● **WHAT TO PRODUCE**: Quote every one of the lines below verbatim, in the same order and with the same line breaks.

***

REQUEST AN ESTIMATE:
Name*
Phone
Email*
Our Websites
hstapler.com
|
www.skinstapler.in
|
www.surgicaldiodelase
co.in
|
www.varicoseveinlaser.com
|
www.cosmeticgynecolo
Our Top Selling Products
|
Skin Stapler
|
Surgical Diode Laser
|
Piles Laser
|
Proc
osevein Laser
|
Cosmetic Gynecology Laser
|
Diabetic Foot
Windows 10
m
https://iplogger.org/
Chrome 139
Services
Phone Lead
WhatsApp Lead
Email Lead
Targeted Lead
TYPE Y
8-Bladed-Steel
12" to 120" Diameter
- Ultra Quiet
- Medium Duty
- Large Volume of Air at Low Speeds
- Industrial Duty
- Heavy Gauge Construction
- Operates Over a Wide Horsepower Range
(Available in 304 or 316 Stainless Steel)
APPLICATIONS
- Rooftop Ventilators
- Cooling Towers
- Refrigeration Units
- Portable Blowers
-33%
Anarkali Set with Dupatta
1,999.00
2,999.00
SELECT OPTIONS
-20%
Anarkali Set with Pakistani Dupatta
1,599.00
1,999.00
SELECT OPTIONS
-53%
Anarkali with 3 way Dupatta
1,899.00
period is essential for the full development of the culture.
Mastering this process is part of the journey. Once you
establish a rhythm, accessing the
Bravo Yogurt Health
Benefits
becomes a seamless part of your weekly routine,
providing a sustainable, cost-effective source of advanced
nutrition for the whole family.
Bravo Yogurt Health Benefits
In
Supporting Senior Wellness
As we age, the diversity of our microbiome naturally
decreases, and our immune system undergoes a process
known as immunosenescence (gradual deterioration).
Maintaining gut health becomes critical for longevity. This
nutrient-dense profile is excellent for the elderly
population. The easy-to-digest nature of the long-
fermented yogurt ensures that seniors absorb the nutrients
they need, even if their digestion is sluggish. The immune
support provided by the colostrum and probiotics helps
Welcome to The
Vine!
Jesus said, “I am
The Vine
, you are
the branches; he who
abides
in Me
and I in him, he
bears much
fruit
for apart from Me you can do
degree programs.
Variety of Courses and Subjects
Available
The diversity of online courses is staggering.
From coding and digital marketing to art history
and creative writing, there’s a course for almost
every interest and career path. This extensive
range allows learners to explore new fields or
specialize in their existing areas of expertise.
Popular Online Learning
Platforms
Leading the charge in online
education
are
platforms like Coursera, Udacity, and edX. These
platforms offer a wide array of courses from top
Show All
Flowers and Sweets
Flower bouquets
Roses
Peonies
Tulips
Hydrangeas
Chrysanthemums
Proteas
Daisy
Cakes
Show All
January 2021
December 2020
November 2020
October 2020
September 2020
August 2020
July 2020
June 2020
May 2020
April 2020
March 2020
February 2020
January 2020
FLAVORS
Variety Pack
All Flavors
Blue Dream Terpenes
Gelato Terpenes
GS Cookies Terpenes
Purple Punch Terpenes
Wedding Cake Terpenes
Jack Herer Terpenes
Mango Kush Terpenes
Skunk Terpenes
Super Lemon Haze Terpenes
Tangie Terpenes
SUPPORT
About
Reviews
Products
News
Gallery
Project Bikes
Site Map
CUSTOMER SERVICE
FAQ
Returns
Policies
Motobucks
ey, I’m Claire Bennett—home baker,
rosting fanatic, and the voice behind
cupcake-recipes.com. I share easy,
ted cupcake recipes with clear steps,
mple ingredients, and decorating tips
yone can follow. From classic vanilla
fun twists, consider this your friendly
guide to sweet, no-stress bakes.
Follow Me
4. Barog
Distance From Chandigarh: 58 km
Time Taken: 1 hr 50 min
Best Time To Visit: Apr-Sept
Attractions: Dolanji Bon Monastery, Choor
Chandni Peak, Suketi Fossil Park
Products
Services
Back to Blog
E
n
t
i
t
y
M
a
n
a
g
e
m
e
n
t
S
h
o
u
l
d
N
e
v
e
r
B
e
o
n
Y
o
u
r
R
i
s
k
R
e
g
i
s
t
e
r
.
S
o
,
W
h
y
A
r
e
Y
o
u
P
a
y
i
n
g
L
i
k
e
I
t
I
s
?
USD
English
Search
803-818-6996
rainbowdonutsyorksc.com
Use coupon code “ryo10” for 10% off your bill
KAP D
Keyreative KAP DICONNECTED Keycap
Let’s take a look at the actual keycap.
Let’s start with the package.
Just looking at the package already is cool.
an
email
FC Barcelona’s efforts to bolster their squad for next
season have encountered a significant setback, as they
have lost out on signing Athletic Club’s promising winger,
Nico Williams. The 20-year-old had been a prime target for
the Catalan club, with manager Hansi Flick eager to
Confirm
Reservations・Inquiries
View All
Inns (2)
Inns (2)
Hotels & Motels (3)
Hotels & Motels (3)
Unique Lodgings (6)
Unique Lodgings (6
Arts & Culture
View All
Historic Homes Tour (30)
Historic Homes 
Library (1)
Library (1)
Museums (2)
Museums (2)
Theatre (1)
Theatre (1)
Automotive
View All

***

● **SOLUTION TO THE EXERCISE**:
REQUEST AN ESTIMATE:
Name*
Phone
Email*
Our Websites
hstapler.com
|
www.skinstapler.in
|
www.surgicaldiodelase
co.in
|
www.varicoseveinlaser.com
|
www.cosmeticgynecolo
Our Top Selling Products
|
Skin Stapler
|
Surgical Diode Laser
|
Piles Laser
|
Proc
osevein Laser
|
Cosmetic Gynecology Laser
|
Diabetic Foot
Windows 10
m
https://iplogger.org/
Chrome 139
Services
Phone Lead
WhatsApp Lead
Email Lead
Targeted Lead
TYPE Y
8-Bladed-Steel
12" to 120" Diameter
- Ultra Quiet
- Medium Duty
- Large Volume of Air at Low Speeds
- Industrial Duty
- Heavy Gauge Construction
- Operates Over a Wide Horsepower Range
(Available in 304 or 316 Stainless Steel)
APPLICATIONS
- Rooftop Ventilators
- Cooling Towers
- Refrigeration Units
- Portable Blowers
-33%
Anarkali Set with Dupatta
1,999.00
2,999.00
SELECT OPTIONS
-20%
Anarkali Set with Pakistani Dupatta
1,599.00
1,999.00
SELECT OPTIONS
-53%
Anarkali with 3 way Dupatta
1,899.00
period is essential for the full development of the culture.
Mastering this process is part of the journey. Once you
establish a rhythm, accessing the
Bravo Yogurt Health
Benefits
becomes a seamless part of your weekly routine,
providing a sustainable, cost-effective source of advanced
nutrition for the whole family.
Bravo Yogurt Health Benefits
In
Supporting Senior Wellness
As we age, the diversity of our microbiome naturally
decreases, and our immune system undergoes a process
known as immunosenescence (gradual deterioration).
Maintaining gut health becomes critical for longevity. This
nutrient-dense profile is excellent for the elderly
population. The easy-to-digest nature of the long-
fermented yogurt ensures that seniors absorb the nutrients
they need, even if their digestion is sluggish. The immune
support provided by the colostrum and probiotics helps
Welcome to The
Vine!
Jesus said, “I am
The Vine
, you are
the branches; he who
abides
in Me
and I in him, he
bears much
fruit
for apart from Me you can do
degree programs.
Variety of Courses and Subjects
Available
The diversity of online courses is staggering.
From coding and digital marketing to art history
and creative writing, there’s a course for almost
every interest and career path. This extensive
range allows learners to explore new fields or
specialize in their existing areas of expertise.
Popular Online Learning
Platforms
Leading the charge in online
education
are
platforms like Coursera, Udacity, and edX. These
platforms offer a wide array of courses from top
Show All
Flowers and Sweets
Flower bouquets
Roses
Peonies
Tulips
Hydrangeas
Chrysanthemums
Proteas
Daisy
Cakes
Show All
January 2021
December 2020
November 2020
October 2020
September 2020
August 2020
July 2020
June 2020
May 2020
April 2020
March 2020
February 2020
January 2020
FLAVORS
Variety Pack
All Flavors
Blue Dream Terpenes
Gelato Terpenes
GS Cookies Terpenes
Purple Punch Terpenes
Wedding Cake Terpenes
Jack Herer Terpenes
Mango Kush Terpenes
Skunk Terpenes
Super Lemon Haze Terpenes
Tangie Terpenes
SUPPORT
About
Reviews
Products
News
Gallery
Project Bikes
Site Map
CUSTOMER SERVICE
FAQ
Returns
Policies
Motobucks
ey, I’m Claire Bennett—home baker,
rosting fanatic, and the voice behind
cupcake-recipes.com. I share easy,
ted cupcake recipes with clear steps,
mple ingredients, and decorating tips
yone can follow. From classic vanilla
fun twists, consider this your friendly
guide to sweet, no-stress bakes.
Follow Me
4. Barog
Distance From Chandigarh: 58 km
Time Taken: 1 hr 50 min
Best Time To Visit: Apr-Sept
Attractions: Dolanji Bon Monastery, Choor
Chandni Peak, Suketi Fossil Park
Products
Services
Back to Blog
E
n
t
i
t
y
M
a
n
a
g
e
m
e
n
t
S
h
o
u
l
d
N
e
v
e
r
B
e
o
n
Y
o
u
r
R
i
s
k
R
e
g
i
s
t
e
r
.
S
o
,
W
h
y
A
r
e
Y
o
u
P
a
y
i
n
g
L
i
k
e
I
t
I
s
?
USD
English
Search
803-818-6996
rainbowdonutsyorksc.com
Use coupon code “ryo10” for 10% off your bill
KAP D
Keyreative KAP DICONNECTED Keycap
Let’s take a look at the actual keycap.
Let’s start with the package.
Just looking at the package already is cool.
an
email
FC Barcelona’s efforts to bolster their squad for next
season have encountered a significant setback, as they
have lost out on signing Athletic Club’s promising winger,
Nico Williams. The 20-year-old had been a prime target for
the Catalan club, with manager Hansi Flick eager to
Confirm
Reservations・Inquiries
View All
Inns (2)
Inns (2)
Hotels & Motels (3)
Hotels & Motels (3)
Unique Lodgings (6)
Unique Lodgings (6
Arts & Culture
View All
Historic Homes Tour (30)
Historic Homes 
Library (1)
Library (1)
Museums (2)
Museums (2)
Theatre (1)
Theatre (1)
Automotive
View All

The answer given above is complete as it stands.